Dataset entries:
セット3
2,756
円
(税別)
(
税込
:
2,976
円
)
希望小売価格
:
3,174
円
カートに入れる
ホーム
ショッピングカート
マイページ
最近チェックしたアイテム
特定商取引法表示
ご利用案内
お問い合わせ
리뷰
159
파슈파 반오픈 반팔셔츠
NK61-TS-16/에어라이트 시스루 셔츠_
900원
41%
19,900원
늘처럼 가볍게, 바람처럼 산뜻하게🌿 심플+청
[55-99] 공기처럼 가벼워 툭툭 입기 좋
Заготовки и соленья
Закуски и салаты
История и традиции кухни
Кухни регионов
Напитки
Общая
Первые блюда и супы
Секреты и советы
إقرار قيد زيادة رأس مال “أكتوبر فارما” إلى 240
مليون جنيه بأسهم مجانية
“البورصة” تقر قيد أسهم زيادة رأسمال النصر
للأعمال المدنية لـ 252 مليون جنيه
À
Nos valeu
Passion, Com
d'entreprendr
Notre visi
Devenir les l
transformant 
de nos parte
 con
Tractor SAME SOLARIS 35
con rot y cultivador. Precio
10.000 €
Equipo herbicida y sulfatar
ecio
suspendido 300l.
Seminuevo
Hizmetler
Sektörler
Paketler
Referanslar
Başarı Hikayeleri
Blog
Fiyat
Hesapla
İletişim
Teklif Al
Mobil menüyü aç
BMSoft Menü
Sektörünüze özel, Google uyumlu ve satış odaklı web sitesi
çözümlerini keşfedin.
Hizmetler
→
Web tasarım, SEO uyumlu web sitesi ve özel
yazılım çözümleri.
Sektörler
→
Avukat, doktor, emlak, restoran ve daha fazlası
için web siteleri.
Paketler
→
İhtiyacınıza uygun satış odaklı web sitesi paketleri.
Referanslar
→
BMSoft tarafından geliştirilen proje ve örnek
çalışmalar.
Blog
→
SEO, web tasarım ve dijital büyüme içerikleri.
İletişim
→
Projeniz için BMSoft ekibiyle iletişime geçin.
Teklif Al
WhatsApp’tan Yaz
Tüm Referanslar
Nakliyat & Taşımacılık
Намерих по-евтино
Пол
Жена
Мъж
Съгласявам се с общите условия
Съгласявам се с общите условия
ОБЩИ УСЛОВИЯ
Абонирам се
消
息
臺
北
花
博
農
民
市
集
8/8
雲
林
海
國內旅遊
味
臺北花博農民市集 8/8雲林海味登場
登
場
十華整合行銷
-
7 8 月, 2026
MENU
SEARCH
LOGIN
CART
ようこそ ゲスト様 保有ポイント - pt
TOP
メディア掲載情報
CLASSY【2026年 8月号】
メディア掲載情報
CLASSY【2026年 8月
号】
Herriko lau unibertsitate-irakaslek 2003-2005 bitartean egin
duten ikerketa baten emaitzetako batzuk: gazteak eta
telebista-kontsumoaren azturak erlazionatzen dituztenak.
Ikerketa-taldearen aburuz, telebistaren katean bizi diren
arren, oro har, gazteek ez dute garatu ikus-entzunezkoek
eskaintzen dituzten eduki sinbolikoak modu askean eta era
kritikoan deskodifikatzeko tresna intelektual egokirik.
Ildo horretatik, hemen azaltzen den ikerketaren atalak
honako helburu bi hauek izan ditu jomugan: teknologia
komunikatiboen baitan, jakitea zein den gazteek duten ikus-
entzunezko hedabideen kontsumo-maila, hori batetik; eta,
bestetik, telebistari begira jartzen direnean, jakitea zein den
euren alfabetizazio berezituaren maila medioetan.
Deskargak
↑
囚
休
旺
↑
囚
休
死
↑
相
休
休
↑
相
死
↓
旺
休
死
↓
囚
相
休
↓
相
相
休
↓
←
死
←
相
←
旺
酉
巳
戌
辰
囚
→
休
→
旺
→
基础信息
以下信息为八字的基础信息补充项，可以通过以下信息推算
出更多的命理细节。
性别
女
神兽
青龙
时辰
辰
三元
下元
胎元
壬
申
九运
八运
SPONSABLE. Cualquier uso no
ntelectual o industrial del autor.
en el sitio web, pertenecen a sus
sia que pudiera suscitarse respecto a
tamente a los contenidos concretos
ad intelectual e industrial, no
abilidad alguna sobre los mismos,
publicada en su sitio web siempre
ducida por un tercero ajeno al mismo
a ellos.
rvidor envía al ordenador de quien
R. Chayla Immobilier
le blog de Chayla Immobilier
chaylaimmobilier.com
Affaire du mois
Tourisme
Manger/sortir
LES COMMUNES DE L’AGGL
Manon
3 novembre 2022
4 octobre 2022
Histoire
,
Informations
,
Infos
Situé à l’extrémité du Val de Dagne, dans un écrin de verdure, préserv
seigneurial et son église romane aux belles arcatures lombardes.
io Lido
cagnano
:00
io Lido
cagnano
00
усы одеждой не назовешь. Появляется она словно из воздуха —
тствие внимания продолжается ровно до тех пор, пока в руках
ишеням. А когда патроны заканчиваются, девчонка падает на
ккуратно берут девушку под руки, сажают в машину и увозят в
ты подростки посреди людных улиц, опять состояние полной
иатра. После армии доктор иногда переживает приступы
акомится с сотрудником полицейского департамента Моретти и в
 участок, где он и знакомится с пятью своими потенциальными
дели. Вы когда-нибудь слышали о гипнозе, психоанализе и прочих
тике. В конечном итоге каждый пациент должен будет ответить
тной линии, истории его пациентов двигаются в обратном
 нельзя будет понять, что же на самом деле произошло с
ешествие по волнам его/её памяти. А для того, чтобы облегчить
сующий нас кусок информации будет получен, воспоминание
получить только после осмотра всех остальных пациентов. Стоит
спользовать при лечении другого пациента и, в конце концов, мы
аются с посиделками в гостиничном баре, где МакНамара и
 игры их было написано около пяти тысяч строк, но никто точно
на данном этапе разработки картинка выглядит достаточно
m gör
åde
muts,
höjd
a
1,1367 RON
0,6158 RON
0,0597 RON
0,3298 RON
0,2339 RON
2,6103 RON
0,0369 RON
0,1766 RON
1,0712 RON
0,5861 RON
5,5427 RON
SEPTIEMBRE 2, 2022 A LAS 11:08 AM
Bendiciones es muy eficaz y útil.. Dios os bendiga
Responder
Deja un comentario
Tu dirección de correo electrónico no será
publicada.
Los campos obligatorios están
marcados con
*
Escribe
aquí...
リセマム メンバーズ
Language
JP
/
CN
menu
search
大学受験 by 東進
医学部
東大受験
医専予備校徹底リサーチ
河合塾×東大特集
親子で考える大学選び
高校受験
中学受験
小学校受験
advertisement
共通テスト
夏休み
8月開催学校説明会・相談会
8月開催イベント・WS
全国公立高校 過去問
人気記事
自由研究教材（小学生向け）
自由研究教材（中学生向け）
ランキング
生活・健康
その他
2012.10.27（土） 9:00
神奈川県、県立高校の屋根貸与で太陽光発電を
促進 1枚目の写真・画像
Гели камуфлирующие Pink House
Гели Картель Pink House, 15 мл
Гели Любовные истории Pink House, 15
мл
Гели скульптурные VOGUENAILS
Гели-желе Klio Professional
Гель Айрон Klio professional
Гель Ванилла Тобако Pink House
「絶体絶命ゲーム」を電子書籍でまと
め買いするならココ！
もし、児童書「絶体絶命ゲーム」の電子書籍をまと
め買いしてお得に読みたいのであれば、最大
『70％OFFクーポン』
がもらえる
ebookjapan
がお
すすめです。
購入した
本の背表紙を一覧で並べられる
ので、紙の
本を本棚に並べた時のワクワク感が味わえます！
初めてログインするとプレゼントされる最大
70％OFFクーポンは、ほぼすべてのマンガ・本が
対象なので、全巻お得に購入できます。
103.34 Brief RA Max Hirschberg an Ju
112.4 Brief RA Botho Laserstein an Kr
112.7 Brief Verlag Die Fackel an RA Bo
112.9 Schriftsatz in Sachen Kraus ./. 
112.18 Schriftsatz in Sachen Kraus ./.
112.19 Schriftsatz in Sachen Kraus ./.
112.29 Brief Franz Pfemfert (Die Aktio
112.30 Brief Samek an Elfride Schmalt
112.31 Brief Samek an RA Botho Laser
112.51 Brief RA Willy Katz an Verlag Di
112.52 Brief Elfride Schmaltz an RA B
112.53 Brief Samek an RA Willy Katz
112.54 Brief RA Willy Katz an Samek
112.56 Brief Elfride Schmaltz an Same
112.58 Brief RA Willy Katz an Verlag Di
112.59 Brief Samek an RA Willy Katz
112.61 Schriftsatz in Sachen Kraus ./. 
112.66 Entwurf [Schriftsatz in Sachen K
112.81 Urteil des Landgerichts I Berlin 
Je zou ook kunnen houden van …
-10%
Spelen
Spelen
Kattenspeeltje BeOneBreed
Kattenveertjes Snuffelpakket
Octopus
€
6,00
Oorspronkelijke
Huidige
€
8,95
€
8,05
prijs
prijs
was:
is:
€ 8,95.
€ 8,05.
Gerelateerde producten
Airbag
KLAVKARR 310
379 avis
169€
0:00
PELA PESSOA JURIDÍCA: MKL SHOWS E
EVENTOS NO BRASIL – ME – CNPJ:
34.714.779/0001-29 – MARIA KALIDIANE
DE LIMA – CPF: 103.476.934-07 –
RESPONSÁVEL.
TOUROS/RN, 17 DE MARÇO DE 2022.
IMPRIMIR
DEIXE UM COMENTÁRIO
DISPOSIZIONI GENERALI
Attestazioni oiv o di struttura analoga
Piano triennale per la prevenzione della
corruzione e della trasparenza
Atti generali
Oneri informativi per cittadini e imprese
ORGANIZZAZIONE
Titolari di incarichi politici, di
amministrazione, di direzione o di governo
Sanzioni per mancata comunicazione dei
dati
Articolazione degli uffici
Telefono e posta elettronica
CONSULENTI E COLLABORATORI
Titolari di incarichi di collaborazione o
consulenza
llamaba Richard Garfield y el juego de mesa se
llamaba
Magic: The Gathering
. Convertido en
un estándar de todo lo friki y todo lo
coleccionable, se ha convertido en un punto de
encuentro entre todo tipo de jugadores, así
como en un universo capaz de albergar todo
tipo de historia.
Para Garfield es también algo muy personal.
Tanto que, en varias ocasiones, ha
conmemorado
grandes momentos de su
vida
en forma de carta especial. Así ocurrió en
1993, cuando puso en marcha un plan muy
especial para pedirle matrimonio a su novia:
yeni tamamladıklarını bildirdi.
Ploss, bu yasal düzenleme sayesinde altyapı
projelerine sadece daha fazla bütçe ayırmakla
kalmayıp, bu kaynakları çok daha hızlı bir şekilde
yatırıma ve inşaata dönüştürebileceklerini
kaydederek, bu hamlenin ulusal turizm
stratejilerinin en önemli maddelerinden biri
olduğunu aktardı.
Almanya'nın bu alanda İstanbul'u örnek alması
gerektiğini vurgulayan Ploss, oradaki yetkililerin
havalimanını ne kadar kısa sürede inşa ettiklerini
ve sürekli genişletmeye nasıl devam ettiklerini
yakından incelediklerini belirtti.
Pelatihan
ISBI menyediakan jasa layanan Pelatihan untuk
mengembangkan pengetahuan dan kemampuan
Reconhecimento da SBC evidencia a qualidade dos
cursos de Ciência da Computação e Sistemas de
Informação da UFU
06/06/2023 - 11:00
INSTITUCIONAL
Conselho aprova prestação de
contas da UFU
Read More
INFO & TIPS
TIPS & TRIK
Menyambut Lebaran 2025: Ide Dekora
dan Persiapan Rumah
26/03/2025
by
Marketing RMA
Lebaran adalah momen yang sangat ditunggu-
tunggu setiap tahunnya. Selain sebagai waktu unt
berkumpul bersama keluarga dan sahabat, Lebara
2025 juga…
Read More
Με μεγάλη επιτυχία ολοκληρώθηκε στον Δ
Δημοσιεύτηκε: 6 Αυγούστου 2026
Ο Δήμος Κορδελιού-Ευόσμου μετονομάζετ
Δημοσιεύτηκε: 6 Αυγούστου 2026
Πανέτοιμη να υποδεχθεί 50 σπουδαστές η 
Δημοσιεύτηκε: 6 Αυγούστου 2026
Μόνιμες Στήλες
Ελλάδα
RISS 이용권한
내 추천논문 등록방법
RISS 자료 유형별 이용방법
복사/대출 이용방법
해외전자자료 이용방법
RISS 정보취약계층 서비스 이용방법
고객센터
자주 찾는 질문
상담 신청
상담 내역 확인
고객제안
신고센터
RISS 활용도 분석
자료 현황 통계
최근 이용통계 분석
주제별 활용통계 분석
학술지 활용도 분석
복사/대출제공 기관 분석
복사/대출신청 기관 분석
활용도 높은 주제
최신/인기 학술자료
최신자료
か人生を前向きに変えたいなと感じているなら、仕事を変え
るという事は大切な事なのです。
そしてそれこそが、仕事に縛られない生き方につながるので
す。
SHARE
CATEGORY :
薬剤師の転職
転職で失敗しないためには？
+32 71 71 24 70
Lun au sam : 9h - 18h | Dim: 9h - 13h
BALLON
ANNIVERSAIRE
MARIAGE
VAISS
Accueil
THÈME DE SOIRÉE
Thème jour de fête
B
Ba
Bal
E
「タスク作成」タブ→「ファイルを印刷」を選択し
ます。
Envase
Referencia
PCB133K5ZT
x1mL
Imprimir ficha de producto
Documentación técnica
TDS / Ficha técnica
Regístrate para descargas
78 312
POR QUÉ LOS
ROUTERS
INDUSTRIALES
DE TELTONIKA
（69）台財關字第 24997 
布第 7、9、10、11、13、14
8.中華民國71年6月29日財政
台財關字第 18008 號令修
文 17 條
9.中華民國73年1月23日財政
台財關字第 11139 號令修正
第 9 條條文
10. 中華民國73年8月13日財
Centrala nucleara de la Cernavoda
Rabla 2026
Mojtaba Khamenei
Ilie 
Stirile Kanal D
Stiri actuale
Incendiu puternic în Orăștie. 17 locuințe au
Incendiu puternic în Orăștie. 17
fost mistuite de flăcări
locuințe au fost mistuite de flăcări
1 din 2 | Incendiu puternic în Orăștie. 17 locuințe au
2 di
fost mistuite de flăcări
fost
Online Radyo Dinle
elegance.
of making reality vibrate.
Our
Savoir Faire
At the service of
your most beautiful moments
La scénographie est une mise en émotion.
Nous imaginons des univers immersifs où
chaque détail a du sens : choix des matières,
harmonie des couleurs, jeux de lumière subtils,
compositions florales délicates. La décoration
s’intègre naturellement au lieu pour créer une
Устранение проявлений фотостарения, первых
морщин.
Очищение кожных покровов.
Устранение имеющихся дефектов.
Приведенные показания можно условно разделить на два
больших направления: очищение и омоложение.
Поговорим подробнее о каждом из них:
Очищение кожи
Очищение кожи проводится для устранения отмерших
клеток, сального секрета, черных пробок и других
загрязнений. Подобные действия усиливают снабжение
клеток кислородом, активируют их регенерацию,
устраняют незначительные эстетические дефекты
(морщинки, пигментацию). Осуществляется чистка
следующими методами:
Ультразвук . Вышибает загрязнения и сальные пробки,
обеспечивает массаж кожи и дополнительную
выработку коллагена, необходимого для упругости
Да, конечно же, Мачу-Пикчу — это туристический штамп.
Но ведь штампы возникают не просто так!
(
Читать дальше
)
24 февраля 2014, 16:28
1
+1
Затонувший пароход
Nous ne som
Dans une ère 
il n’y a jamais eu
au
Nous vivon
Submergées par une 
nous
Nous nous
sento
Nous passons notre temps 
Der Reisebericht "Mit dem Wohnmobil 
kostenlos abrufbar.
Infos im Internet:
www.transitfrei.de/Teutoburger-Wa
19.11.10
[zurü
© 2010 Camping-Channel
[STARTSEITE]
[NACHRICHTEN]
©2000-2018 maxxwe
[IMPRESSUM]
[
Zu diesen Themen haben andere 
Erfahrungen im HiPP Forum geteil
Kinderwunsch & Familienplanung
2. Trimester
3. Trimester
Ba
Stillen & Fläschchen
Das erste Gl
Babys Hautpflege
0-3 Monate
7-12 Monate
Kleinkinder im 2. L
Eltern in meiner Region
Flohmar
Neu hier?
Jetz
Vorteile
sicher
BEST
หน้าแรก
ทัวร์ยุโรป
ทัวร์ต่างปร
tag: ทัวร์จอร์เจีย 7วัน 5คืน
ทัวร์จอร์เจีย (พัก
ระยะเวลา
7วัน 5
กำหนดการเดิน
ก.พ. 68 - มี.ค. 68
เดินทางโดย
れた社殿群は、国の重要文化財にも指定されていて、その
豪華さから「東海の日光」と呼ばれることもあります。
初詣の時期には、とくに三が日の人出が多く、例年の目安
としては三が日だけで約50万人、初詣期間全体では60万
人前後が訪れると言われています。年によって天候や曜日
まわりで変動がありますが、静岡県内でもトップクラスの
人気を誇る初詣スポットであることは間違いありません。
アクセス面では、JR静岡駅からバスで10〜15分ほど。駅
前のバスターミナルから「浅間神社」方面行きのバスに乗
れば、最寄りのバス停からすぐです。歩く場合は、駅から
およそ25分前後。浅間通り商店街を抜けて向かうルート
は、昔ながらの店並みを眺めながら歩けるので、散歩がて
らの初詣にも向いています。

DIRECTIONS:
Restate word for word only the lines above from the line containing "2. Trimester" to the line containing "およそ25分前後。浅間通り商店街を抜けて向かうルート", both of them included.

FINISHED EXERCISE:
2. Trimester
3. Trimester
Ba
Stillen & Fläschchen
Das erste Gl
Babys Hautpflege
0-3 Monate
7-12 Monate
Kleinkinder im 2. L
Eltern in meiner Region
Flohmar
Neu hier?
Jetz
Vorteile
sicher
BEST
หน้าแรก
ทัวร์ยุโรป
ทัวร์ต่างปร
tag: ทัวร์จอร์เจีย 7วัน 5คืน
ทัวร์จอร์เจีย (พัก
ระยะเวลา
7วัน 5
กำหนดการเดิน
ก.พ. 68 - มี.ค. 68
เดินทางโดย
れた社殿群は、国の重要文化財にも指定されていて、その
豪華さから「東海の日光」と呼ばれることもあります。
初詣の時期には、とくに三が日の人出が多く、例年の目安
としては三が日だけで約50万人、初詣期間全体では60万
人前後が訪れると言われています。年によって天候や曜日
まわりで変動がありますが、静岡県内でもトップクラスの
人気を誇る初詣スポットであることは間違いありません。
アクセス面では、JR静岡駅からバスで10〜15分ほど。駅
前のバスターミナルから「浅間神社」方面行きのバスに乗
れば、最寄りのバス停からすぐです。歩く場合は、駅から
およそ25分前後。浅間通り商店街を抜けて向かうルート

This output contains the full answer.